Miss Marianne said...

Well said, my Elinor. Livia Rachelle, I must suggest that you give the 2009 version another try. Even more than another try. As well as re-reading the book. One of the things I love about that adaptation that it IS so much like the book in that it becomes more endearing as you get to know it better. Likewise does Emma. As Miss Dashwood said, RG was not the perfect portrayal in some ways, but I do think she understood Emma, and captured her spirit. Furthermore, she improved as the movie went on. You see a change in her at the end. With the Kate Beckinsale version... she acts exactly the same, it's just that she's finally figured out how things are. I used to hold that one (which I call "the brown-haired Emma" as my favorite; it even stayed my favorite after I had seen the 2009 version for the first time. (I must confess, though, that I never did care for Mark Strong's Mr. Knightley. He is so yellish, and not at all like the book.) Then I got to know the 2009 version more and loved it more each time I saw it, and both Emma and Mr. Knightley went way, way up on my favorites list.

RG's Emma may seem a little silly sometimes, but Lydia Bennet is... well, brainless. Emma most certainly is not. Also, Lydia cares only for herself--she doesn't even think about other people enough to think about meddling.

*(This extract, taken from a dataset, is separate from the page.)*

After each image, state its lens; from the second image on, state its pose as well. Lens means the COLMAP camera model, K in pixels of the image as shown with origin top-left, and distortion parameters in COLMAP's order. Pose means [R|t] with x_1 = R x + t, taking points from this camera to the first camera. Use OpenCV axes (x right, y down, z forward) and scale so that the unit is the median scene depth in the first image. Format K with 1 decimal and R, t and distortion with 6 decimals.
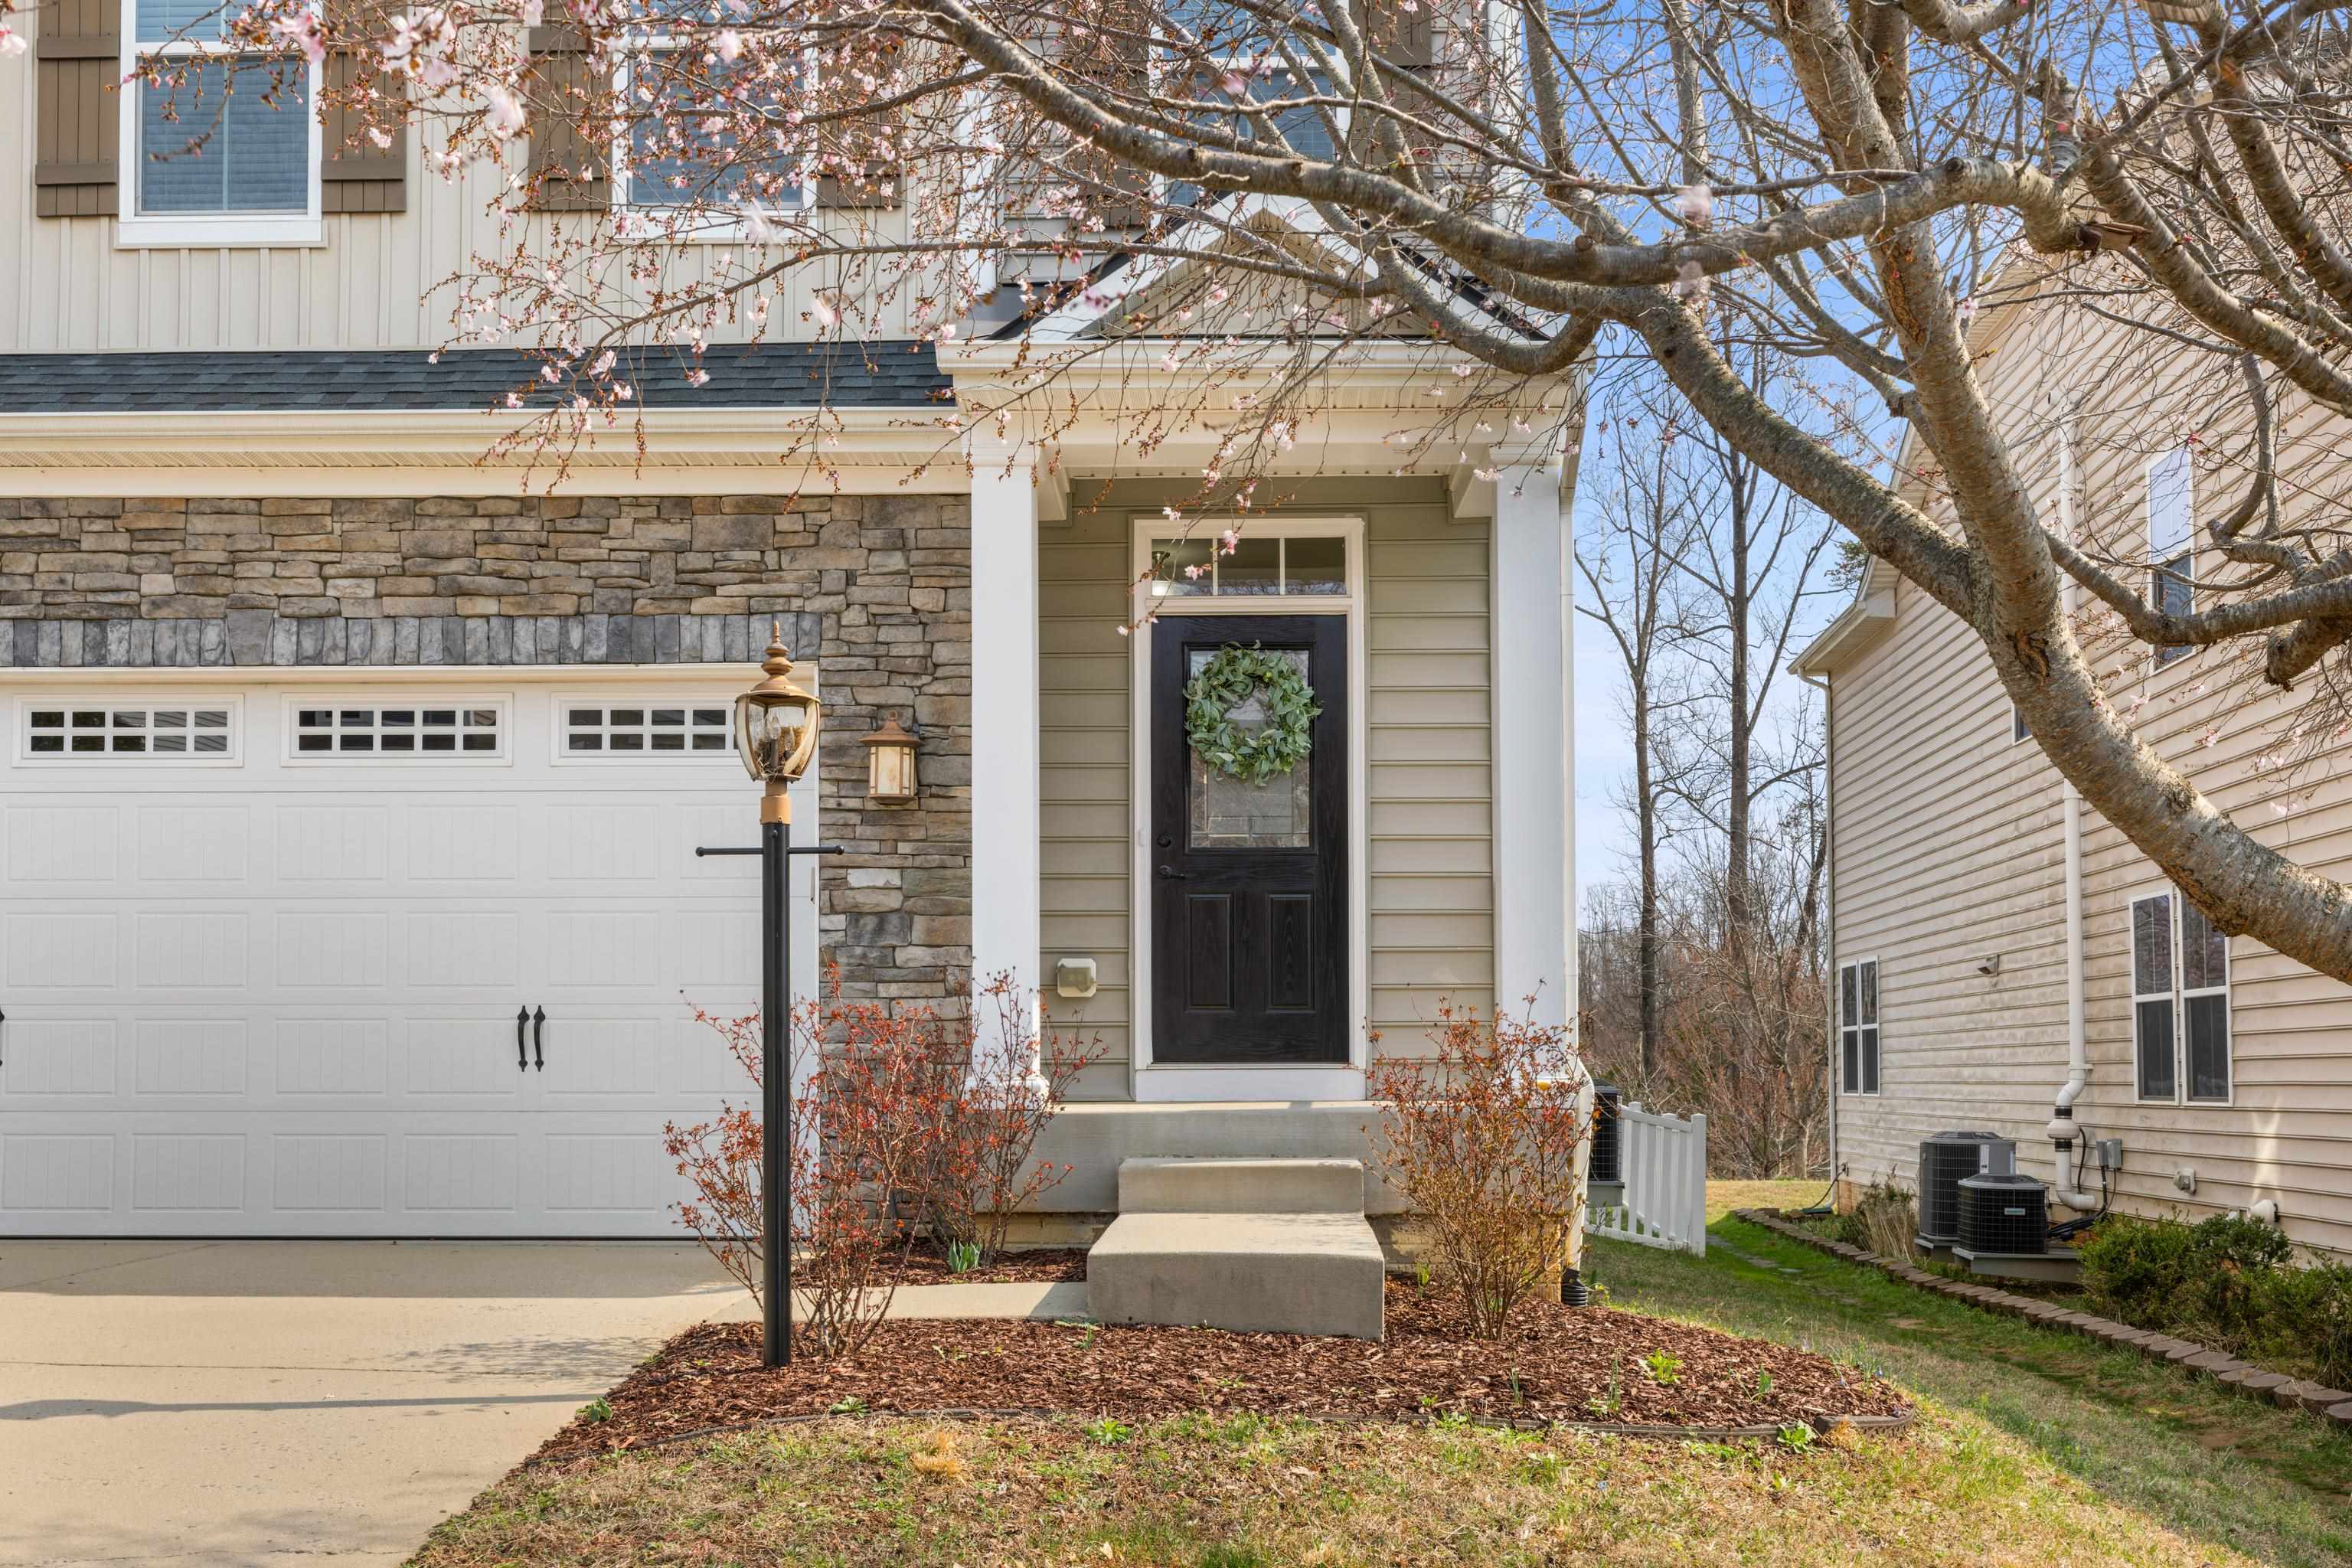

She is selfish, whereas Emma is only self-centered (in the beginning), and I think I can speak for the book's Emma and Romola Garia's when I say those things.

As for accuracy, though the A&E version has quotes that match the book almost exactly, it does not have half the story, since it is not a mini-series. I think that having more of the story is more important when it is also true to the book, and the 2009 version is. It does capture the spirit quite nicely.

Now, Elinor dear, I must say that it was actually Mr. Bennet who said the thing about Lydia not being easy until she has exposed herself in some public place--when they were discussing her going to Brighton. ;)
Furthermore, I never did say, you must remember, that I liked the newer Persuasion better. I cannot decide. There are pros and cons to each. I might have said, during those comparisons probably, that I tend to derive more enjoyment from watching the newer one. ;)

As to S&S, the 2008 version is decidedly closer to the book when it comes to details, and one can have a more thorough knowledge of the book from watching that adaptation, but I do think that the general feeling of the 1995 version is a little more... Jane Austen. Saying it is accurate to the book should not necessarily imply that it is also the best representation of all aspects of the story. ;)

Dear me! Discussing Jane Austen! How I do get lengthy and carried away!